Водитель был достойный с виду мужчина. Он глянул на меня в зеркало и спросил:
– Что случилось?
– Днем они заболели. У обоих был понос. А сейчас стало намного хуже. Поднялась температура. Скорее, молю вас!
Сердце стучало, чуть не выскочило, я жадно ловила ртом воздух. Автомобиль несся по пустынным улицам.
– Почему вы одна? – спросил водитель. – Где ваш муж? Вы не сможете одна, без него, поместить детей в больницу.
– Смогу! Придется – иначе я их потеряю.
– То есть у них нет отца?
– Нет! – отрезала я.
И отвернулась, обозленная на весь свет.
Доехав до больницы, тот человек выскочил из машины и подхватил на руки Сиамака. Я взяла Масуда, и мы вбежали в отделение скорой помощи. Едва доктор увидел детей, он нахмурился и попрекнул меня:
– Что ж вы так затянули?
Он взял у меня Масуда, который к тому времени лишился чувств.

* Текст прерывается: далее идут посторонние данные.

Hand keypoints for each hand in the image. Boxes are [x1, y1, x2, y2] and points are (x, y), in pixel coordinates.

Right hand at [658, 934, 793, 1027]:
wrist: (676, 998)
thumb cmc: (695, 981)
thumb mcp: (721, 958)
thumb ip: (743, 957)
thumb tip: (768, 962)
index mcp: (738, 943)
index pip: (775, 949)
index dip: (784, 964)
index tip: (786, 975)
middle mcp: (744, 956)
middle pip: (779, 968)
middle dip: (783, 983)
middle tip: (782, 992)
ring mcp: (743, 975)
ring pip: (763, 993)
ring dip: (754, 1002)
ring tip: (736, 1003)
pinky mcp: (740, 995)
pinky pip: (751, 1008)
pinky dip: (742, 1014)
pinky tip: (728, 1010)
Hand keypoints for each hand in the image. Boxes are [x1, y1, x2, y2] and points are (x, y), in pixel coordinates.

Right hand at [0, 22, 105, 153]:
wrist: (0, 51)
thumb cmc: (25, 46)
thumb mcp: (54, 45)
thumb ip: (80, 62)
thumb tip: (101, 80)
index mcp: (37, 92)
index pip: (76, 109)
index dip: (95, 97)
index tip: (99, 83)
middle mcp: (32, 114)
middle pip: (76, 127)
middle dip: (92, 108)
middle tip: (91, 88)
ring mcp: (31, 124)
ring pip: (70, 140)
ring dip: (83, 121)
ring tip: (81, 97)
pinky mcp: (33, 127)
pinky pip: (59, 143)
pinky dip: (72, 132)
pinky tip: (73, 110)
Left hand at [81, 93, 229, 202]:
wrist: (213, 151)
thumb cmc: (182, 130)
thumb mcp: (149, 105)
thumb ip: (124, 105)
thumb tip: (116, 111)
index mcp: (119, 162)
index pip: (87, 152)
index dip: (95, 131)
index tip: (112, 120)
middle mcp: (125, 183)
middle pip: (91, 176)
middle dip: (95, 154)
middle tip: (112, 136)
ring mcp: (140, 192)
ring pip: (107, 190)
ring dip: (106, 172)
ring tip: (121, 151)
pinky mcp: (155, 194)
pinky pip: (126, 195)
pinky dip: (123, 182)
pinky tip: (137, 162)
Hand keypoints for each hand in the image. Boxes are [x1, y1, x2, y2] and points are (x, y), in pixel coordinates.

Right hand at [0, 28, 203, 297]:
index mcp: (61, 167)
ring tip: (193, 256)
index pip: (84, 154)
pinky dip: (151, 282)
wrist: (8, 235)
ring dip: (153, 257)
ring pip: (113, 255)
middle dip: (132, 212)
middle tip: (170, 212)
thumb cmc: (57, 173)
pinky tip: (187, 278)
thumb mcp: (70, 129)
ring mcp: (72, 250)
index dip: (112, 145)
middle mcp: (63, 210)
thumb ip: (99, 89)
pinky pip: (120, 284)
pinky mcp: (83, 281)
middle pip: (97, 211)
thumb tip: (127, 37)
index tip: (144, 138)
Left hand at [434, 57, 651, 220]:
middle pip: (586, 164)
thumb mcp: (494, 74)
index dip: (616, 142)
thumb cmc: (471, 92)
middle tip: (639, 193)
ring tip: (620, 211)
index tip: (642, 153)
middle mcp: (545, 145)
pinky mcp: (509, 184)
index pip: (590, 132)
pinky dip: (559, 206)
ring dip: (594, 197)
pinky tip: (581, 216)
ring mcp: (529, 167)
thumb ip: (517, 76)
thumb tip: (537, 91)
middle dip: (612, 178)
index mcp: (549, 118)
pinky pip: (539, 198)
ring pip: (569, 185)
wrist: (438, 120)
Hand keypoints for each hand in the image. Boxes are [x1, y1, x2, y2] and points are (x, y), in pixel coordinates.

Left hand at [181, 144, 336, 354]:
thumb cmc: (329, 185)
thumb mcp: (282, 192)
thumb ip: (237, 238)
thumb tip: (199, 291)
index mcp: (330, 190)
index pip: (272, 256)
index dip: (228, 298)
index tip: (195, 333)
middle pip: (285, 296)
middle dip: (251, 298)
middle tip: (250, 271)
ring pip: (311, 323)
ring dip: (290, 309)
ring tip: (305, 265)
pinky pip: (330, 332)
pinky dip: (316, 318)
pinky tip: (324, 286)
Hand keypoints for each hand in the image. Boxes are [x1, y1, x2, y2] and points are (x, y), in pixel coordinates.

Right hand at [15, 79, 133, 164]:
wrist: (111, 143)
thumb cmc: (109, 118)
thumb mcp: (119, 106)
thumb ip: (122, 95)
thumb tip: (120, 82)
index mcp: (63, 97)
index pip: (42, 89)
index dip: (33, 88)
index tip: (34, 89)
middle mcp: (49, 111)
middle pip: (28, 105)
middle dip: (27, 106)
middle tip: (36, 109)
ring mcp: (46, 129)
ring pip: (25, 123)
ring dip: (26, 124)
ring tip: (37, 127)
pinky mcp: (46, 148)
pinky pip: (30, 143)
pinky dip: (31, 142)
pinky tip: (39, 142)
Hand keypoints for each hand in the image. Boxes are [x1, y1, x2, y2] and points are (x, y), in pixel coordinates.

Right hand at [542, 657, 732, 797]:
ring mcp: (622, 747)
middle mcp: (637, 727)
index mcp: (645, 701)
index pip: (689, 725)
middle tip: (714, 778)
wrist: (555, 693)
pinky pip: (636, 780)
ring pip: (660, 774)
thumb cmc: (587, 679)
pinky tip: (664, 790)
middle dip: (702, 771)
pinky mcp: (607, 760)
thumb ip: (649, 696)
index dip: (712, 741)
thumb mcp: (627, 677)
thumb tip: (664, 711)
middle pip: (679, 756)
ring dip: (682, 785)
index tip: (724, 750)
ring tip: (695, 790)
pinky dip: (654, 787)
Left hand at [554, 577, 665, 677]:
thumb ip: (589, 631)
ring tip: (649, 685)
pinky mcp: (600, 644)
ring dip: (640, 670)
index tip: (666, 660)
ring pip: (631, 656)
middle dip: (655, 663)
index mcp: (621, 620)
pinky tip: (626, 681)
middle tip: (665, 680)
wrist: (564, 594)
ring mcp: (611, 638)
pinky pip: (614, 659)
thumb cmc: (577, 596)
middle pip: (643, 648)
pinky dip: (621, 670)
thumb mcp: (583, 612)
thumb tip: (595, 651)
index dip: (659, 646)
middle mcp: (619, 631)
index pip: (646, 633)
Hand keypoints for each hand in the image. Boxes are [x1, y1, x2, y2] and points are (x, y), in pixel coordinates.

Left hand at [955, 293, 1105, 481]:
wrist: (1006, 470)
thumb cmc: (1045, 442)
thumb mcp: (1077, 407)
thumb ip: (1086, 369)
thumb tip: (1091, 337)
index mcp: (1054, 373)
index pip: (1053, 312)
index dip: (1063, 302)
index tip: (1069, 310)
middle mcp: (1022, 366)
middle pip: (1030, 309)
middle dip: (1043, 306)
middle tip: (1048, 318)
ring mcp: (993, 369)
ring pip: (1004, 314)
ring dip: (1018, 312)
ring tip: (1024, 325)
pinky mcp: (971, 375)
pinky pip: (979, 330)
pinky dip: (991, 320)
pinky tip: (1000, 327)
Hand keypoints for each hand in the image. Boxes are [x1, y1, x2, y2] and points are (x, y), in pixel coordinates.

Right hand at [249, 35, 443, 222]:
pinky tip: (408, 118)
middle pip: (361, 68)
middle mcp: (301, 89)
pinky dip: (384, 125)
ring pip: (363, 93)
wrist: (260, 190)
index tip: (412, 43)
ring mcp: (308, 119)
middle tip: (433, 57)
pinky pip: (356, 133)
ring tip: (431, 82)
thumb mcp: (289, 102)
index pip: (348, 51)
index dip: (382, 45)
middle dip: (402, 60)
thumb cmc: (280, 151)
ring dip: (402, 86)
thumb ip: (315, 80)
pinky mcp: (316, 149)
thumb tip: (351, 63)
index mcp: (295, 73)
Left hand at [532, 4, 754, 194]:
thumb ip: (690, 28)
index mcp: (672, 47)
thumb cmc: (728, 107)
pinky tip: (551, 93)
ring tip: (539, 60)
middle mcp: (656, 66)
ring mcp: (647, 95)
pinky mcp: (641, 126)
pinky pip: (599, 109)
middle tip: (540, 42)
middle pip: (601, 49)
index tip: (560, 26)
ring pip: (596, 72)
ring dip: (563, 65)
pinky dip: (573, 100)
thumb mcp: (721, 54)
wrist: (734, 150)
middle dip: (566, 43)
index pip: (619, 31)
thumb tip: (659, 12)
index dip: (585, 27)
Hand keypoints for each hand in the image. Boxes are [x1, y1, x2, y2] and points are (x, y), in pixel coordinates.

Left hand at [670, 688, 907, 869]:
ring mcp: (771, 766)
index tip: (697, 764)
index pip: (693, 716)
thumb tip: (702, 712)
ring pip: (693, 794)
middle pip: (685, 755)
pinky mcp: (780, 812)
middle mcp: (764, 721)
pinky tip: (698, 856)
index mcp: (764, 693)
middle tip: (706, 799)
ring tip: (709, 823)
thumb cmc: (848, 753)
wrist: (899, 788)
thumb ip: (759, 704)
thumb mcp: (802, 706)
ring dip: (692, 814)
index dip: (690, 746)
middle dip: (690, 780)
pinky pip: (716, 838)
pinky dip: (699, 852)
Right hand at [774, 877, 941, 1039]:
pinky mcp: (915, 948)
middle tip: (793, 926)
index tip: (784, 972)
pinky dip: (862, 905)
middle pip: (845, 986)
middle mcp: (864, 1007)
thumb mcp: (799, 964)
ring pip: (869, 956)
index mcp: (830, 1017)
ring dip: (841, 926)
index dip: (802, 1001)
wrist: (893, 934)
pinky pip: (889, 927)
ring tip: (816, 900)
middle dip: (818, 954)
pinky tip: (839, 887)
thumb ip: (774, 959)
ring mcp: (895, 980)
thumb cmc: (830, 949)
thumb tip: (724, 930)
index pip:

– Доктор! – взмолилась я. – Сделайте что-нибудь, ради Аллаха!
– Сделаем все, что в наших силах, – обещал он. – Идите в приемный покой, заполните бумаги. Все в руках Аллаха.
Человек, который привез нас в больницу, поглядел на меня с таким состраданием, что слезы хлынули сами собой. Я села на скамью, уронила голову на руки и зарыдала. Случайно мой взгляд упал на мои ноги: Аллах! Я так и выбежала из дома в тапочках. Не удивительно, что на улице я все время спотыкалась.
Больница потребовала плату за лечение. Тот человек сказал, что у него есть при себе деньги, но я отказалась от его помощи. Я отдала больничному клерку наличные, что были у меня при себе, и обещала принести остаток с утра. Сонный клерк поворчал, но согласился. Я поблагодарила человека, доставившего нас в больницу, и сказала ему, чтобы он ехал дальше по своим делам. А сама я побежала обратно в палату.